Al tempo dei Romani, dunque, il rapporto col divino era senza dubbio un affare di Stato, sottoposto al controllo delle autorità di governo: questo spiega perché dell’annuncio del messaggio cristiano e della sua diffusione si trovi ampia documentazione nella legislazione dell’Impero. Alla base del politeismo romano, infatti, accanto alla scrupolosa attenzione rivolta al culto degli dèi patrii, ci fu sempre un atteggiamento di rispettosa precauzione nei confronti dei diritti di eventuali altre divinità non note, diritti la cui lesione, anche del tutto involontaria, avrebbe portato alla rottura della “pax deorum”, mettendo quindi in pericolo la sopravvivenza dello Stato romano. Perciò l’apparire di nuovi culti, fra cui quello cristiano, fu vissuto con attenzione e rispetto.

E ciò a partire dai primissimi anni dell’esperienza cristiana, addirittura all’indomani dell’evento degli eventi: la passione, la morte e la risurrezione di Cristo.

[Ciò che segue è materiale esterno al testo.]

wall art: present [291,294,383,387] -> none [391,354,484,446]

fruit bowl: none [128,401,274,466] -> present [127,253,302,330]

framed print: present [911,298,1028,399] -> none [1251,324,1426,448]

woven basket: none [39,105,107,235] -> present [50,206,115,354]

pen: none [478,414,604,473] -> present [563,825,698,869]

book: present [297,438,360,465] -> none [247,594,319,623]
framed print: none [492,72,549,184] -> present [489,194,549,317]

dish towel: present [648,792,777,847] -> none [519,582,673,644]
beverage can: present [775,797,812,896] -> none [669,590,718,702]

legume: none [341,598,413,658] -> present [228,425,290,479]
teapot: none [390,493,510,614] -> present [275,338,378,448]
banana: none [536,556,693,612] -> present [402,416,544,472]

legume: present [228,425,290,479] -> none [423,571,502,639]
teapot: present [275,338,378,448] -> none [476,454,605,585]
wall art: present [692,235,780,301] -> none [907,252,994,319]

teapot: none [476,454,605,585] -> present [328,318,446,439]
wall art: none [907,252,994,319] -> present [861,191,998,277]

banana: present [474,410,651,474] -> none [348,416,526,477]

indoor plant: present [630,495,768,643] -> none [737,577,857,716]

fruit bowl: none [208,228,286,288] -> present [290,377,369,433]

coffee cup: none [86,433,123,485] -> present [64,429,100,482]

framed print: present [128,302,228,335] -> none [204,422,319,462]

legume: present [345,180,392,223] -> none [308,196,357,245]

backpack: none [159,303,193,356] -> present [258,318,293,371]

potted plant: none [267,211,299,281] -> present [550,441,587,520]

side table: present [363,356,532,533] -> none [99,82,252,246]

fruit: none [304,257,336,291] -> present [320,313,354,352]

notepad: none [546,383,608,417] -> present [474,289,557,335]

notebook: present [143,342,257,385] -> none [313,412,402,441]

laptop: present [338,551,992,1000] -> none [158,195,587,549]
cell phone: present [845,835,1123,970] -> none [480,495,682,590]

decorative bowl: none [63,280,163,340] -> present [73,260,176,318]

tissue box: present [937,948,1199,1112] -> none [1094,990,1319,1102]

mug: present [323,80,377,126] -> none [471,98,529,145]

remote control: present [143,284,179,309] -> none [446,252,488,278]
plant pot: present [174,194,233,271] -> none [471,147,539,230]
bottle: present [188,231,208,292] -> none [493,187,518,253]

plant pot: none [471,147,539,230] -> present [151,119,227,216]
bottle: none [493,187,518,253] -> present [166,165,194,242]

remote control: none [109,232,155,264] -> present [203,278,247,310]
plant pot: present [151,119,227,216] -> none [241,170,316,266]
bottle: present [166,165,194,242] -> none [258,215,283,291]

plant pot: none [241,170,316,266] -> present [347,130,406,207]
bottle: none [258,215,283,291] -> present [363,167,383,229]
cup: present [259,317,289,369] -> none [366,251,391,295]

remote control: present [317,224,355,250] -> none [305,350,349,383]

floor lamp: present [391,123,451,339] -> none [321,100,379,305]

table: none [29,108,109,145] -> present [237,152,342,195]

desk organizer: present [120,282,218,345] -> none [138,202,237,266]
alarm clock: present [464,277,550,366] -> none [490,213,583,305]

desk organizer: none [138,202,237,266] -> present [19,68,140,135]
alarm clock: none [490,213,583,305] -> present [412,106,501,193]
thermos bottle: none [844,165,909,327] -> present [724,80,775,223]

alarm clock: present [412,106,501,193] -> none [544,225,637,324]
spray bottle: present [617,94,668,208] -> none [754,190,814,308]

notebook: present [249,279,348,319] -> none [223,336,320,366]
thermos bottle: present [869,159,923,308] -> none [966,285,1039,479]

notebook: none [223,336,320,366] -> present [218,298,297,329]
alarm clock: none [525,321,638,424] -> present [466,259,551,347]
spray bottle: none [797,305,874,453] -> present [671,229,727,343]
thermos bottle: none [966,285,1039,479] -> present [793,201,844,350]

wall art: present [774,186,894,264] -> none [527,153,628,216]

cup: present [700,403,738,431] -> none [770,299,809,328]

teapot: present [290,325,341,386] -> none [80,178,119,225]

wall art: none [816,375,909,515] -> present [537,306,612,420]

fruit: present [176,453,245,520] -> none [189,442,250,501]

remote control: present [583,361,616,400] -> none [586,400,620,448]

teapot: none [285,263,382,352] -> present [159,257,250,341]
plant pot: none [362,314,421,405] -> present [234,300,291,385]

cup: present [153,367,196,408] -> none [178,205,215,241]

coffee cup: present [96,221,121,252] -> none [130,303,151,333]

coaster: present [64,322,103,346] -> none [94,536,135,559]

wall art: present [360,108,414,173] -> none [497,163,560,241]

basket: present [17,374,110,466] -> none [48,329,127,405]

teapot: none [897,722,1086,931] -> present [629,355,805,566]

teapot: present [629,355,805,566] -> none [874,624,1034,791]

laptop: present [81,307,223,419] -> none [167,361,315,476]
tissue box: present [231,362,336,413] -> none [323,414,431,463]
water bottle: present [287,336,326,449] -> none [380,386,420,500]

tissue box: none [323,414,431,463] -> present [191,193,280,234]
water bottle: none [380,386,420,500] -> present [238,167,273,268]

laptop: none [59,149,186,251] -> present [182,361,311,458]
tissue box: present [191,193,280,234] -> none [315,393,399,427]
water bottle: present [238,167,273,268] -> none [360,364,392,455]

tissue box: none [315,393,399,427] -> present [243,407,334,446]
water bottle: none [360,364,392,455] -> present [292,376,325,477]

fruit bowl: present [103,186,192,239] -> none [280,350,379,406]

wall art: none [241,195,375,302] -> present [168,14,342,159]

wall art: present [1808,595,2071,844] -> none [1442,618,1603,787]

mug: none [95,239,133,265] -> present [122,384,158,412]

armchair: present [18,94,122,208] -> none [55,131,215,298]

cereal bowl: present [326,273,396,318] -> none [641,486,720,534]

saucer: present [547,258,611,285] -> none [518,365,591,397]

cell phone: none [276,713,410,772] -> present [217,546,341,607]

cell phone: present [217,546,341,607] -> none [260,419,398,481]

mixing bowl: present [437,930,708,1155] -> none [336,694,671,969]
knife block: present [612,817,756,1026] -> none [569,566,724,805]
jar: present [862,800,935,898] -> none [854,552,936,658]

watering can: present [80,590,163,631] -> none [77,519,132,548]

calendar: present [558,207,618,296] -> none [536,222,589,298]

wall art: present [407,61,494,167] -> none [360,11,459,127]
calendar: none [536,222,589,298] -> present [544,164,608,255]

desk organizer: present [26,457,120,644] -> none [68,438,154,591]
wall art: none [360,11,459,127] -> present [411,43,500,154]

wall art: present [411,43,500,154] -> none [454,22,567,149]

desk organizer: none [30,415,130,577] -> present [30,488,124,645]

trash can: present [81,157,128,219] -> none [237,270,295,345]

Proprio la straordinaria vicenda della risurrezione dai morti, infatti, fu oggetto di un dettagliato rapporto che Pilato dovette inviare a Roma. Ne è traccia –sia pure indiretta- nel rescritto di Tiberio, del 35 d.C., con cui l’Imperatore chiedeva al Senato romano di approvare come “licita” la nuova religione, rivendicando l’attribuzione della natura divina al Risorto. Il Senato, scrive Barzanò, di fatto negò tale autorizzazione, ma solo per sottolineare la propria autonomia dall’Imperatore e le proprie prerogative in materia. Il senatoconsulto del 35 d.C., e cioè la Credit union online risposta del Senato all’Imperatore sulla questione del Risorto e dei suoi seguaci, è misconosciuto da molti studiosi moderni, che ne hanno temuto gli eventuali effetti apologetici. Ma, scrive l’Autore, costituiscono prova della sua esistenza gli atti -sicuramente autentici- del processo celebrato sotto l’impero di Commodo (183-185) a carico del senatore cristiano Apollonio. Proprio da tali carte processuali risulta che il senatore-martire Apollonio fu mandato a morte “sulla scorta di un senatoconsulto”, il quale negava appunto al cristianesimo lo status di religio licita. Di fatto tale senatoconsulto, anche al di là delle successive nefandezze neroniane, costituisce un po’ l’iniziale pietra d’inciampo con cui dovranno purtroppo confrontarsi le successive generazioni di Cristiani. Nerone e altri imperatori che come lui si accanirono negli anni a venire contro i Cristiani, di volta in volta dilatarono la portata del senatoconsulto del 35, che di per sé, però, non stigmatizzava la persecuzione e la condanna dei Cristiani.

Il libro curato da Alberto Barzanò raccoglie dunque un’antologia dei principali interventi normativi in materia di legislazione cristiana, in un’alternanza di repressioni e tolleranza che comunque non impedì il diffondersi del messaggio pasquale in tutto l’Impero.